Y allí estaban: un grupo de turistas.

No reconocí a la guía, una mujer joven que llevaba varias camisetas superpuestas de color rojo y amarillo, falda corta y medias negras.

Miré a Edward y le sonreí. ¡Estaba tan contenta que no podía dejar de sonreír!

—¡Lo has conseguido, Edward! —exclamé—. ¡Lo has conseguido! ¡Tu conjuro ha funcionado!

—Llámame Eddie —respondió, riendo alegremente—. Llámame Eddie, ¿de acuerdo, Sue?

El conjuro había funcionado a la perfección. Habíamos vuelto al siglo XX. Habíamos regresado a la Torre del Terror, ¡pero como turistas!

—En esta pequeña celda de la torre es donde encarcelaron al príncipe Edward y a la princesa Susannah de York —anunció la guía—. Fueron encerrados aquí y sentenciados a muerte, pero no llegaron a ser ejecutados.

—¿No murieron aquí arriba? —le pregunté a la guía—. ¿Qué pasó?

La guía se encogió de hombros y masticó su chicle.

—Nadie lo sabe. La noche en que iban a ser asesinados, el príncipe y la princesa desaparecieron. Se esfumaron. Es un misterio sin resolver.

Los miembros del grupo hicieron comentarios en voz baja y contemplaron la habitación.

—Miren los gruesos muros de piedra —prosiguió la guía, masticando el chicle mientras hablaba—. Fíjense en la ventana con barrotes que hay en el techo. ¿Cómo lograron escapar? Nunca lo sabremos.

—Nosotros sí sabemos lo que pasó —me susurró alguien al oído.

Cuando Eddie y yo nos dimos la vuelta, vimos a Morgred, que nos sonreía y nos guiñaba un ojo. Llevaba una chaqueta deportiva de color violeta y pantalones gris oscuro.

—Gracias por traerme con vosotros —dijo alegremente.

—Teníamos que traerte, Morgred —respondió Eddie—. Necesitamos un padre.

Morgred se llevó un dedo a los labios.

—¡Chist! No me llaméis Morgred. Ahora soy el señor Morgan, ¿vale?

—Vale —dije yo—. Entonces yo soy Sue Morgan y éste es Eddie Morgan. —Le di a mi hermano una palmadita en la espalda.

El grupo empezó a salir de la celda y nosotros les seguimos.

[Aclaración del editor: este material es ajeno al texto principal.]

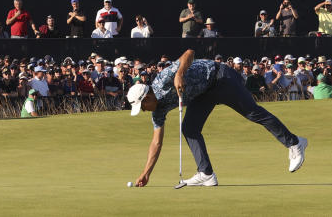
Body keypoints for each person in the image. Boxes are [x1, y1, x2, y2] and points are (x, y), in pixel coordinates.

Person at [128, 49, 307, 187]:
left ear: (147, 97)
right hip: (203, 94)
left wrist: (179, 73)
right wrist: (146, 173)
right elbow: (156, 143)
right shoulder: (157, 112)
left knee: (252, 112)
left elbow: (189, 52)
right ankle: (206, 173)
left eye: (142, 106)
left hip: (220, 77)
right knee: (190, 128)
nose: (143, 111)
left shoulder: (162, 80)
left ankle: (294, 143)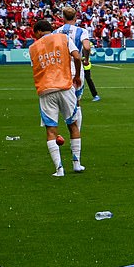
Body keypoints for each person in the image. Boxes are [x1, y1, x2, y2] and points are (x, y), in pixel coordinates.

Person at [28, 20, 85, 176]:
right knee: (73, 125)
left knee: (51, 130)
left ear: (39, 31)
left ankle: (59, 169)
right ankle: (77, 164)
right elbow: (77, 57)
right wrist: (78, 76)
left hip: (46, 90)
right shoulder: (63, 38)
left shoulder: (32, 48)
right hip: (65, 87)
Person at [53, 7, 92, 129]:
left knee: (60, 99)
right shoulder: (81, 31)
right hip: (75, 66)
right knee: (76, 101)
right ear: (76, 17)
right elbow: (86, 47)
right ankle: (76, 134)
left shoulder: (56, 32)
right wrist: (86, 59)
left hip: (61, 68)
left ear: (63, 18)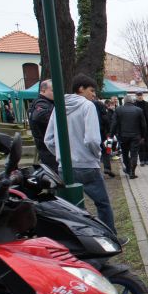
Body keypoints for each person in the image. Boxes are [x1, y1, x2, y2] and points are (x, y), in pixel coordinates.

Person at [44, 74, 116, 234]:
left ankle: (75, 238)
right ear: (81, 89)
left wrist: (62, 155)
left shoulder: (59, 106)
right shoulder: (87, 106)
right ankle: (110, 236)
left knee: (69, 208)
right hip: (87, 165)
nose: (94, 94)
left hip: (65, 167)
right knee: (102, 204)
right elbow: (92, 139)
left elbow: (48, 140)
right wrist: (96, 156)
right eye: (91, 90)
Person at [111, 94, 147, 179]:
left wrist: (111, 134)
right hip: (135, 136)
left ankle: (128, 168)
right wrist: (143, 136)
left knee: (125, 153)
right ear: (132, 101)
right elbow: (143, 125)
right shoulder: (138, 110)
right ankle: (132, 172)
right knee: (134, 154)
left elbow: (114, 123)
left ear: (124, 101)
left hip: (123, 136)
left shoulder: (118, 110)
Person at [28, 79, 58, 171]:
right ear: (43, 90)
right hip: (48, 150)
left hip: (48, 149)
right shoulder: (41, 103)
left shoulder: (47, 103)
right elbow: (40, 116)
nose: (56, 93)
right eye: (53, 90)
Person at [93, 95, 115, 178]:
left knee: (98, 150)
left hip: (92, 131)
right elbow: (105, 118)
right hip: (101, 131)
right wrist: (109, 131)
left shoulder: (85, 104)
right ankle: (107, 168)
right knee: (105, 150)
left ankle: (100, 169)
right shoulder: (99, 104)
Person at [134, 92, 148, 166]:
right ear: (136, 96)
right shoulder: (134, 105)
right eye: (138, 95)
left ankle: (147, 159)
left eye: (141, 95)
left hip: (147, 127)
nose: (139, 97)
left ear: (143, 96)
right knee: (140, 144)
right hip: (138, 128)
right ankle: (142, 160)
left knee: (147, 143)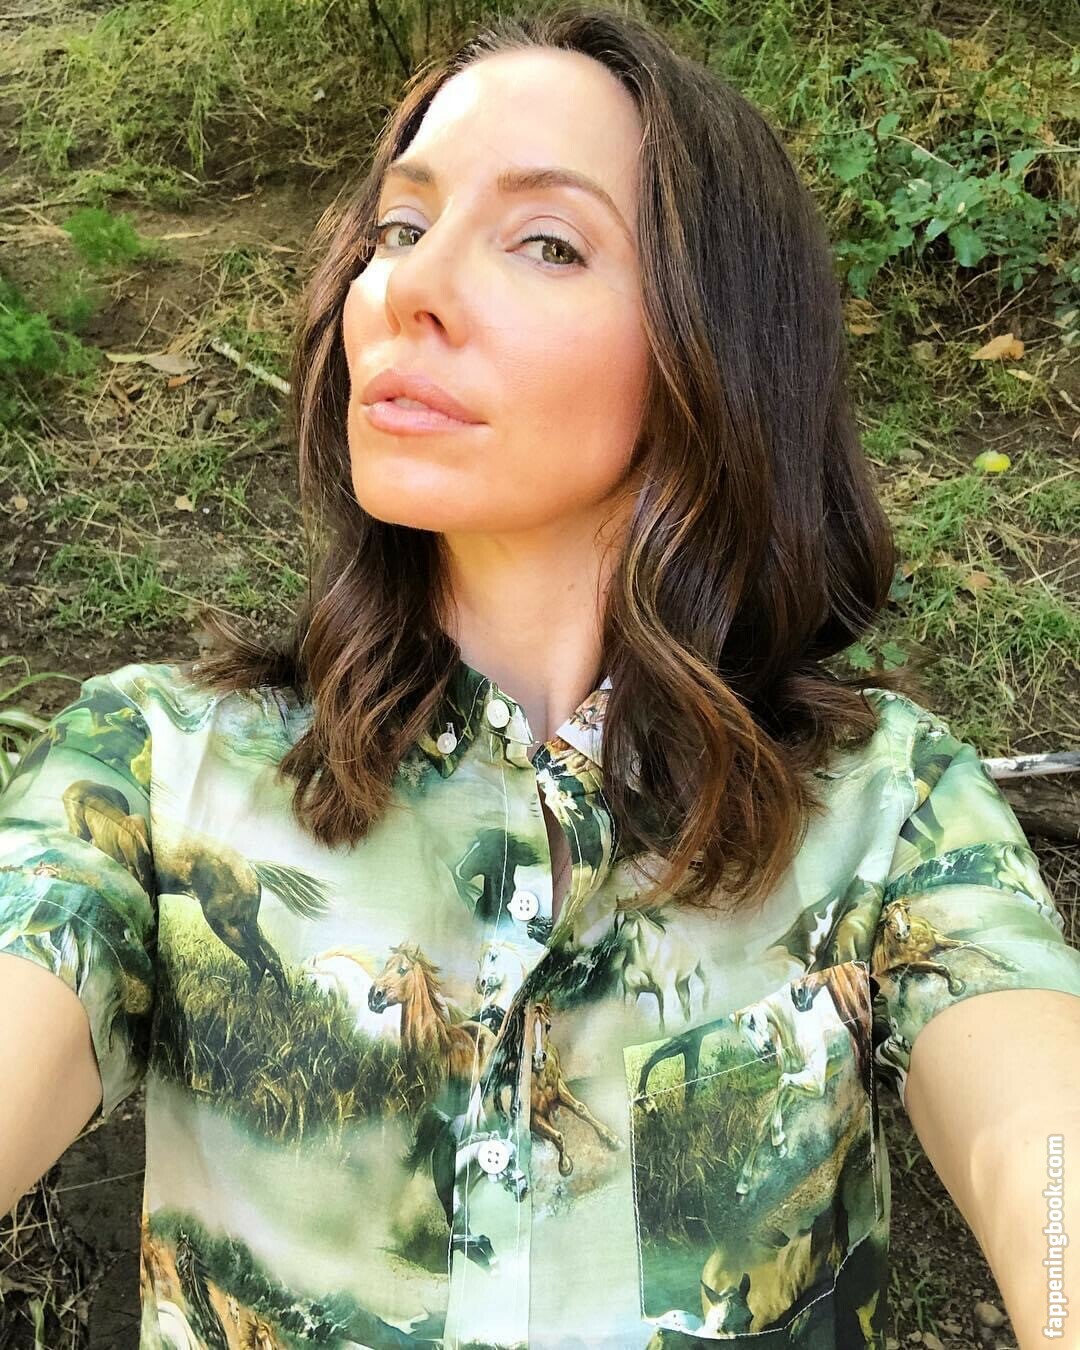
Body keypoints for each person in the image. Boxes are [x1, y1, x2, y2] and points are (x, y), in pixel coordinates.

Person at [1, 5, 1078, 1348]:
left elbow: (1045, 1154)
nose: (407, 289)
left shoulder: (887, 815)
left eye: (548, 242)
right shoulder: (154, 774)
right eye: (400, 227)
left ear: (715, 346)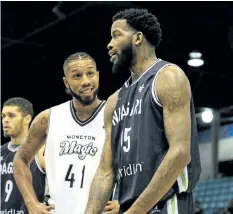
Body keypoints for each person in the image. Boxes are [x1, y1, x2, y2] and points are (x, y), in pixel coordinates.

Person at [85, 8, 201, 214]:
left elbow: (180, 153)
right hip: (131, 207)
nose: (109, 44)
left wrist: (134, 212)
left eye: (116, 35)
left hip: (167, 205)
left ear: (138, 38)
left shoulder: (168, 77)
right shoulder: (113, 102)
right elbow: (105, 171)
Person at [13, 52, 119, 214]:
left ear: (98, 75)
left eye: (90, 74)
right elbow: (20, 159)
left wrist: (124, 201)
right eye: (77, 76)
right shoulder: (48, 118)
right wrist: (31, 203)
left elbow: (138, 162)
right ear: (66, 82)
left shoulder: (115, 114)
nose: (86, 81)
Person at [1, 97, 46, 214]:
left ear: (27, 119)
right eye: (3, 116)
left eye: (11, 115)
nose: (5, 120)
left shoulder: (41, 151)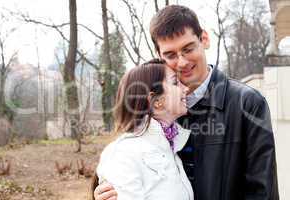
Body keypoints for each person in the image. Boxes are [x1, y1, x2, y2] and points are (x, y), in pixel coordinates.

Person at [94, 5, 279, 200]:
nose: (182, 62)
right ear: (159, 55)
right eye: (171, 55)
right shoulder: (158, 116)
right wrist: (107, 192)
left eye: (188, 49)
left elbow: (262, 191)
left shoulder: (247, 103)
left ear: (204, 39)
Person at [91, 59, 194, 200]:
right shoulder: (123, 154)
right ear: (155, 101)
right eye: (175, 83)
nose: (186, 88)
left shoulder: (171, 146)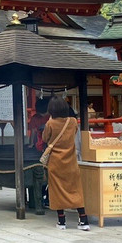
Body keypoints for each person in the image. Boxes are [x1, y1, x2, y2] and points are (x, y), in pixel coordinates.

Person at [41, 96, 90, 231]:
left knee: (57, 190)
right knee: (75, 189)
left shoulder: (50, 123)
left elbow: (45, 138)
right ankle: (83, 219)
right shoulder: (73, 122)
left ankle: (61, 221)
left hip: (56, 162)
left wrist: (50, 120)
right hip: (71, 160)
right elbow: (73, 134)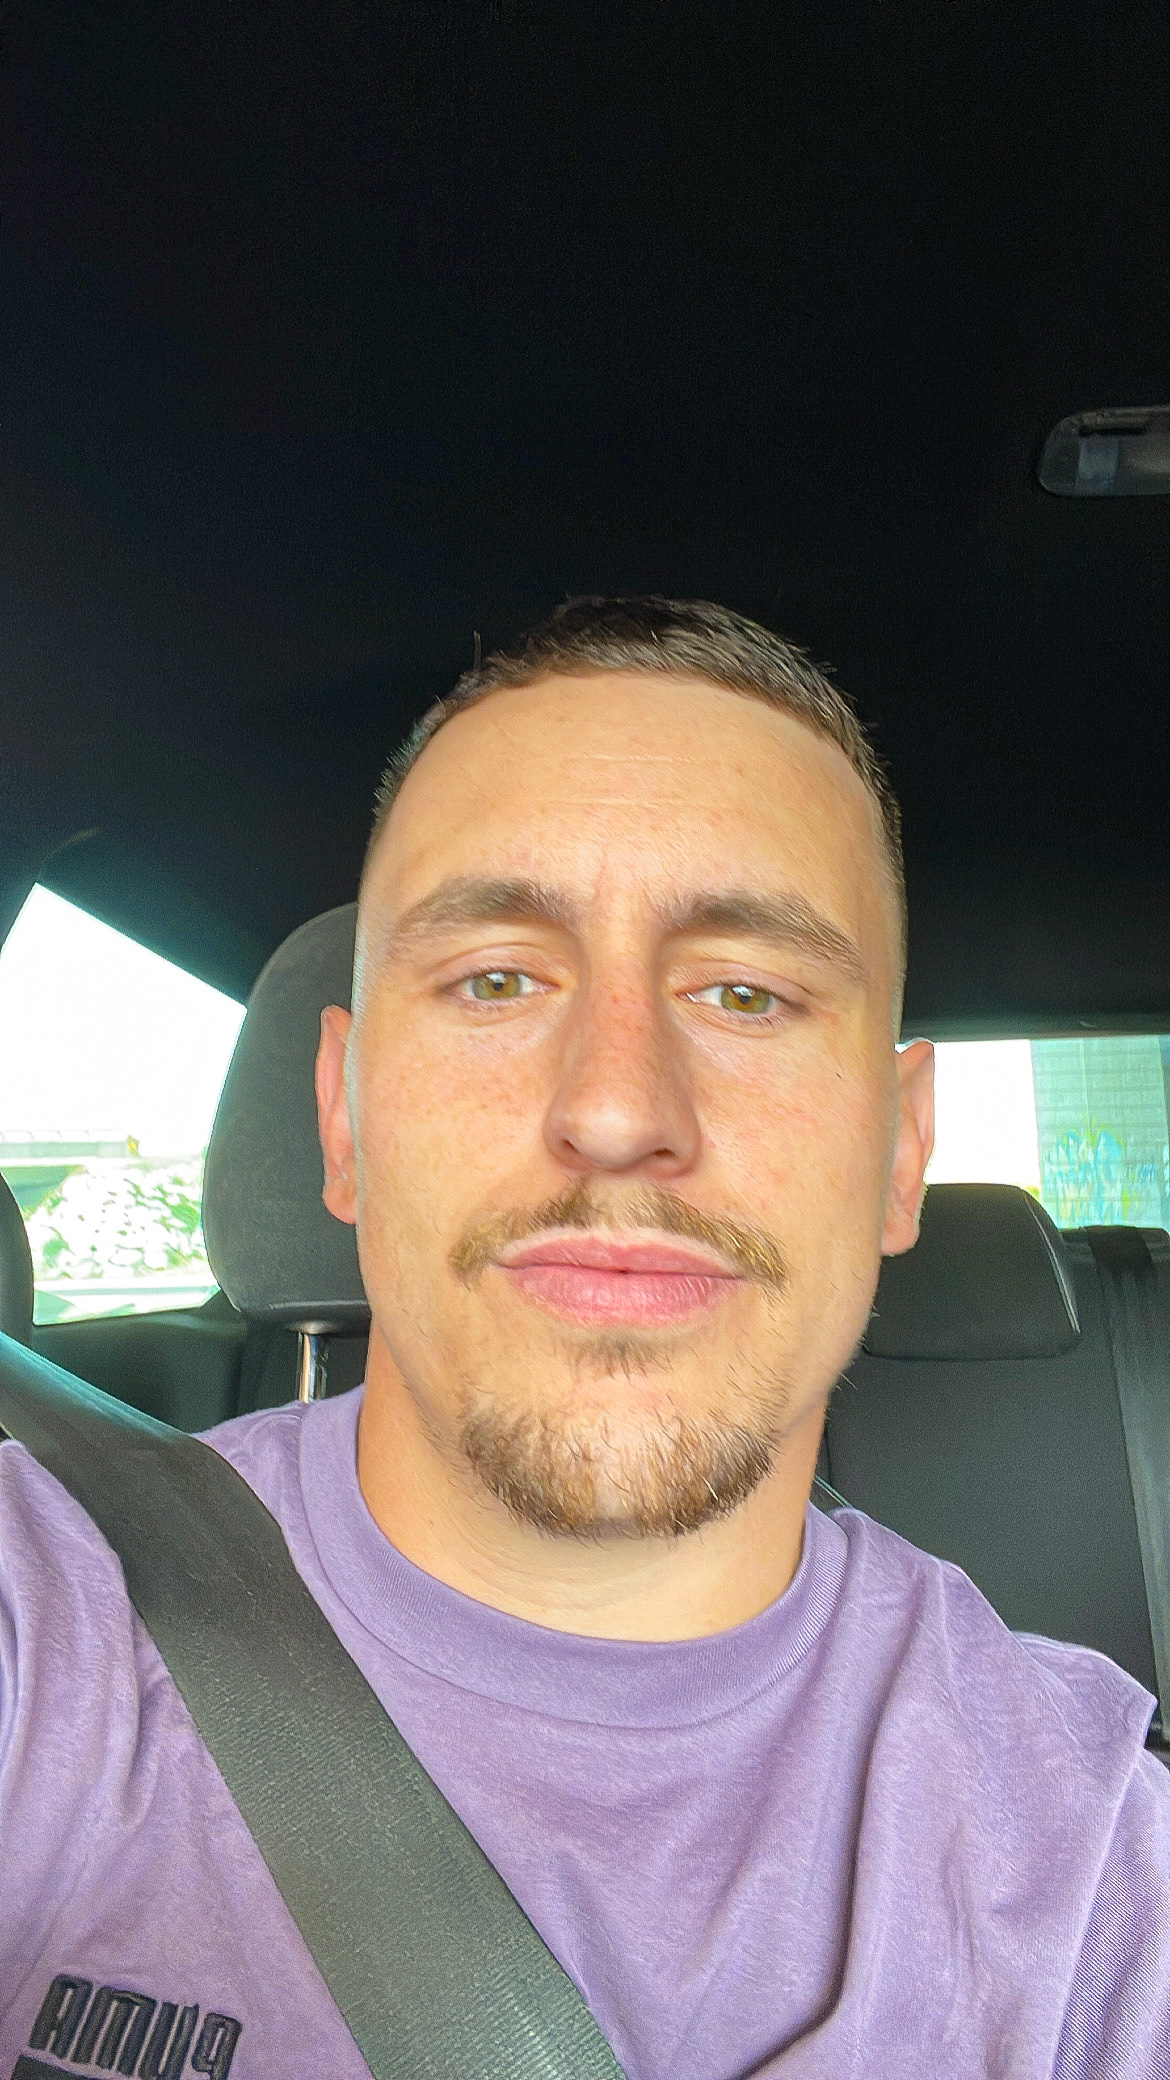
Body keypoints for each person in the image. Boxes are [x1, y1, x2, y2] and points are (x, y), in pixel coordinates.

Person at [1, 596, 1168, 2079]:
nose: (617, 1110)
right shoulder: (46, 1624)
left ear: (899, 1152)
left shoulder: (1094, 1878)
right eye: (495, 979)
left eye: (745, 993)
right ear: (344, 1120)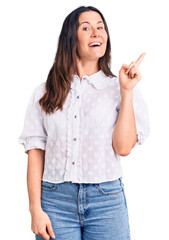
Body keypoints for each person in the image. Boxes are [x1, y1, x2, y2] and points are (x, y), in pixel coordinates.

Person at [19, 5, 150, 240]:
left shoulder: (118, 88)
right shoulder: (45, 92)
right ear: (71, 38)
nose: (96, 33)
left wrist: (127, 91)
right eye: (86, 28)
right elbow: (35, 153)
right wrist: (35, 209)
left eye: (101, 27)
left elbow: (123, 148)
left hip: (106, 202)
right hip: (55, 202)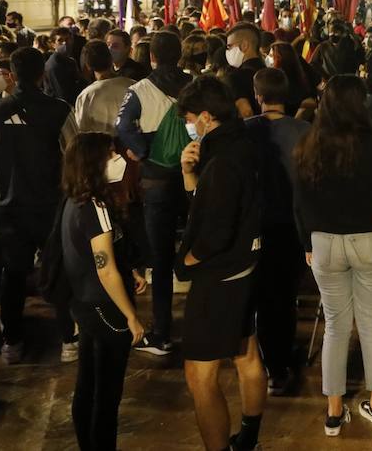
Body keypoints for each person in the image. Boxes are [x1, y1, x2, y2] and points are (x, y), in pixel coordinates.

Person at [293, 76, 372, 436]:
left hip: (324, 241)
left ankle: (334, 412)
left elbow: (300, 200)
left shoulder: (310, 143)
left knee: (336, 326)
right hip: (368, 238)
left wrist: (307, 243)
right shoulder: (371, 142)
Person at [175, 75, 266, 451]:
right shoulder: (245, 143)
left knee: (200, 374)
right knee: (246, 353)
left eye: (190, 117)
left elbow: (215, 231)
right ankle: (249, 437)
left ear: (207, 117)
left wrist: (187, 262)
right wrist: (188, 174)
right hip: (248, 266)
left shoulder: (224, 161)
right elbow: (212, 203)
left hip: (221, 277)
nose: (189, 124)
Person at [0, 47, 74, 363]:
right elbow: (72, 151)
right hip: (49, 202)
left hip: (8, 204)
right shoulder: (59, 109)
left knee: (13, 273)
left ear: (11, 73)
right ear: (42, 74)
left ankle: (12, 341)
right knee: (59, 270)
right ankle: (68, 338)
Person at [61, 131, 146, 451]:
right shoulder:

A continuación Eddie sacó los tres guijarros blancos del bolsillo de los téjanos y comenzó a juguetear con ellos.

—Si no hubiera tomado prestadas estas piedrecitas —le dijo al señor Morgan—, esa guía habría contado una historia muy distinta, ¿no?

—Sí —respondió el Mago con gesto pensativo—. Una historia totalmente diferente.

—¡Salgamos de aquí! —propuse—. ¡No quiero volver a ver esta torre en toda mi vida!

—¡Me muero de hambre! —exclamó Eddie inesperadamente.

De repente me di cuenta de que yo también estaba hambrienta.

—¿Queréis que haga aparecer comida con un conjuro? —sugirió el señor Morgan.

Eddie y yo soltamos un gruñido de protesta.

—Creo que ya he tenido bastantes conjuros por hoy —repuse—. ¿Y si nos vamos al Burger Palace y nos zampamos unas buenas hamburguesas del siglo veinte con patatas fritas?